Wir wollen als Land mit gutem Beispiel vorangehen, denn es reicht nicht, einfach nur Forderungen zu stellen und die Probleme zu beschreiben, sondern es muss darum gehen, auch selbst mit gutem Beispiel voranzugehen. Deshalb freue ich mich sehr, dass wir uns in der Koalition darauf verständigt haben, dass wir zukünftig dort, wo wir selbst Steuergelder ausgeben als Land, darauf achten, dass möglichst sozialversicherungspflichtige Beschäftigung entsteht, möglichst unbefristet, mindestens ein Mindestlohn, ein Vergabemindestlohn von 9,54 Euro, und dass wir Wirtschaftsförderung stärker an tarifähnliche Löhne oder Tarifbindung knüpfen. Darum geht es. Es geht nicht darum, dass der Staat die Löhne für die Tarifautonomie kaputt macht. Es geht auch nicht darum, dass der Staat die Löhne vorschreibt, das können wir nicht. Es geht aber darum, dass wir glaubwürdig sind. Wenn wir sagen, dass die Menschen für ihre Arbeit guten Lohn bekommen müssen, dann müssen wir dort als Land, wo wir selbst mit Steuergeldern Aufträge vergeben oder Wirtschaft fördern, mit gutem Beispiel vorangehen. Darum geht es.

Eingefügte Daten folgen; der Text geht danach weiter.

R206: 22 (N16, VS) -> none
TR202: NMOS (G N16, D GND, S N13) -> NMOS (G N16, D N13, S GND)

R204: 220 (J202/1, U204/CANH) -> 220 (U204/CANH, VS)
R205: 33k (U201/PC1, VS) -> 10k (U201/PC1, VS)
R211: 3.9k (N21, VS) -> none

(Beifall vonseiten der Fraktion der SPD)

Deshalb haben wir uns gemeinsam darauf verständigt, dass wir einen neuen Vergabemindestlohn einführen von 9,54 Euro, dort, wo wir als Land öffentliche Aufträge vergeben oder auch die Kommunen. Damit haben wir bundesweit den zweithöchsten Vergabemindestlohn. Wir haben uns darauf verständigt, dass dieser Vergabemindestlohn dynamisiert wird entsprechend der Tarifentwicklung in ganz Deutschland. Das war mir besonders wichtig, weil ich nicht mehr möchte, dass sich die Löhne im Osten am Osten orientieren, sondern das, was die Menschen in unserem Land bekommen, muss sich daran orientieren, wie im ganzen Land, wie in Deutschland verdient wird, denn unsere Leute haben den gleichen Lohn verdient wie in allen anderen Regionen von Deutschland.

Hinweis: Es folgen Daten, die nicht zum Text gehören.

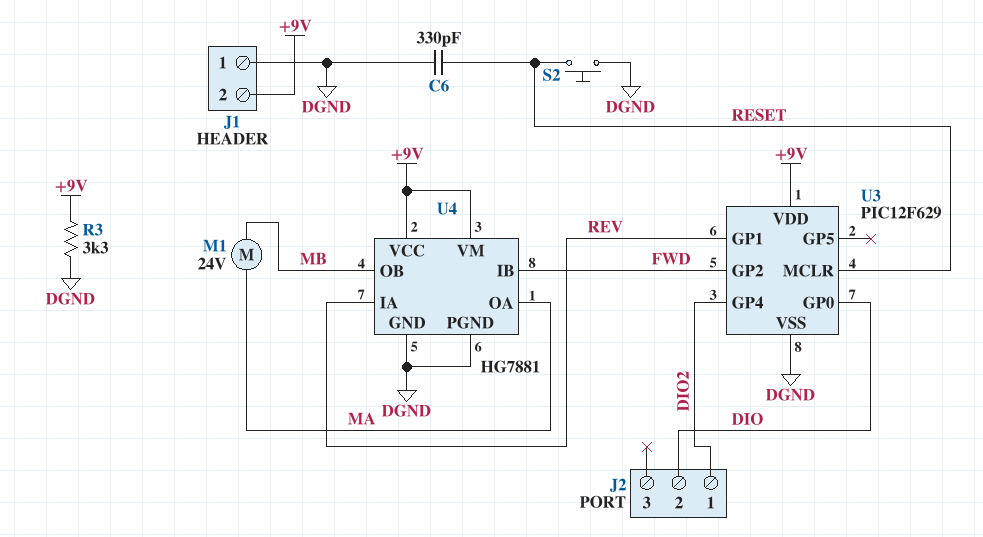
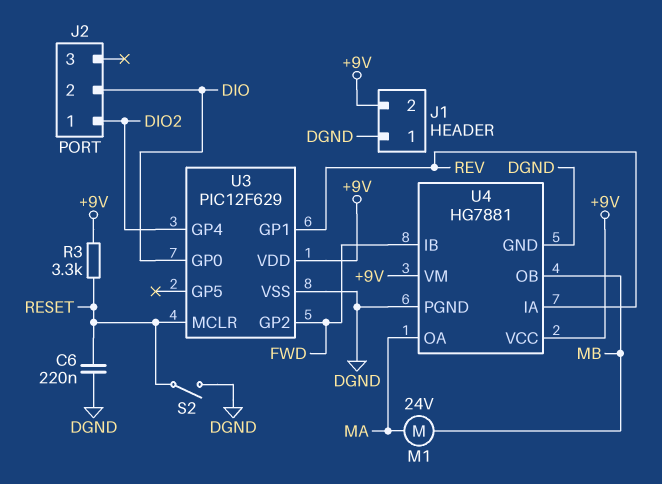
C6: 330pF (DGND, RESET) -> 220nF (DGND, RESET)
R3: 3.3k (+9V, DGND) -> 3.3k (+9V, RESET)
S2: button (DGND, RESET) -> switch (DGND, RESET)

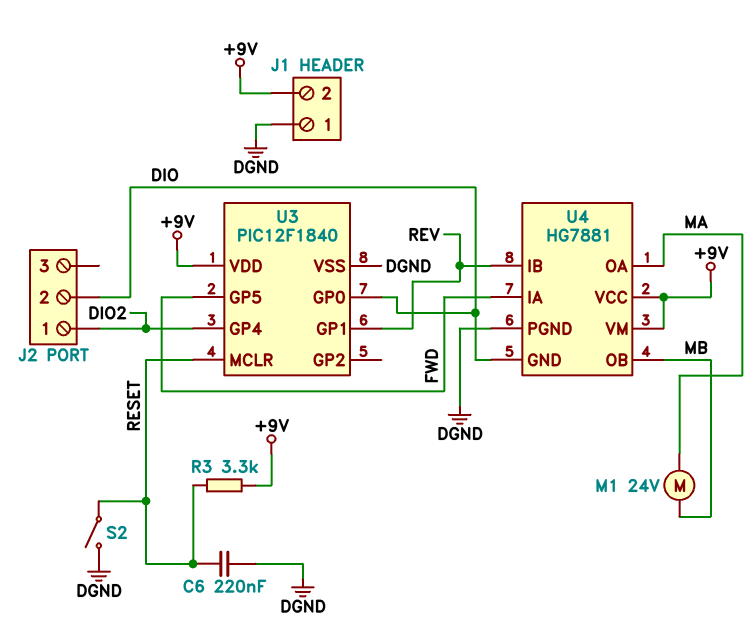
U3: PIC12F629 -> PIC12F1840
U3 pin GP2: FWD -> none
U3 pin GP5: none -> FWD
U4 pin GND: DGND -> DIO
U4 pin IA: REV -> FWD
U4 pin IB: FWD -> REV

(Beifall vonseiten der Fraktion der SPD – Thomas Krüger, SPD: So ist das, genau.)

Ich rechne damit, dass dieser Vergabemindestlohn von 9,54 Euro in den nächsten Jahren aufgrund der Dynamisierung steigen wird und dann auch bundesweit der stärkste sein wird.

Zweiter Punkt: Wir haben uns darauf verständigt, dass die Wirtschaftsförderung sich stärker orientieren soll an sozialversicherungspflichtiger Beschäftigung, an unbefristeter Beschäftigung und auch daran, dass tarifähnliche Löhne gezahlt werden beziehungsweise mit Tarifbindung. Ich finde, da ist uns eine gute Richtlinie gelungen, die klarmacht, dass wir ein Stufensystem einführen. Wer Tarif zahlt, bekommt mehr Förderung, wer das nicht tut, bekommt diesen Vorteil nicht. Und wer eine echte Tarifbindung eingeht, der bekommt einen weiteren Zuschlag.

Neu geregelt ist jetzt auch die Bemessungsgrundlage. Es werden künftig nur Investitionen für solche Arbeitsplätze gefördert, auf denen Arbeitnehmerinnen und Arbeitnehmer mit sozialversicherungspflichtigen, überwiegend unbefristeten Beschäftigungsverhältnissen tätig sind.

Meine sehr geehrten Damen und Herren Abgeordnete, der Vorschlag zu einem neuen Vergabegesetz und auch für die Wirtschaftsförderrichtlinie, die schon zum 01.01.2018 in Kraft treten, zeigt, dass wir mit Maß und Mitte die wirtschaftliche Situation der Unternehmen in unserem Land mitnehmen und jetzt nicht Tabula rasa machen, aber gleichzeitig Anreize schaffen für die Unternehmen, die mit gutem Beispiel vorangehen, die gut entlohnen, die einen höheren Mindestlohn zahlen und die tarifähnliche Löhne oder Tarifbindung geben. Diese Anreize wollen wir setzen, ohne alle anderen kaputt zu machen. Das ist Maß und Mitte zwischen Wirtschaft und guter Arbeit.

(Beifall vonseiten der Fraktion der SPD)

Sehr geehrte Damen und Herren Abgeordnete, diese Lösungen sind nicht nur im Interesse der Menschen, die Arbeitnehmerinnen und Arbeitnehmer sind, sondern auch im Interesse der Unternehmerinnen und Unternehmer, denn es ist zu Recht angesprochen worden, dass es auch eine Frage der Wettbewerbsfähigkeit ist. Wir können uns noch alle erinnern an die Situation der 90er-Jahre. Ich war im ähnlichen Alter wie die jungen Menschen, die heute hier dieser Debatte zuschauen. Für uns hat sich die Frage von Ausbildungsvergütung oder Löhnen gar nicht gestellt. Wir waren froh, wenn wir überhaupt eine Ausbildung oder unsere Eltern einen Arbeitsplatz bekommen haben hier in Ostdeutschland. Deswegen sind viele von uns, die jungen Menschen damals, mit ihren Familien weggegangen in den Westen.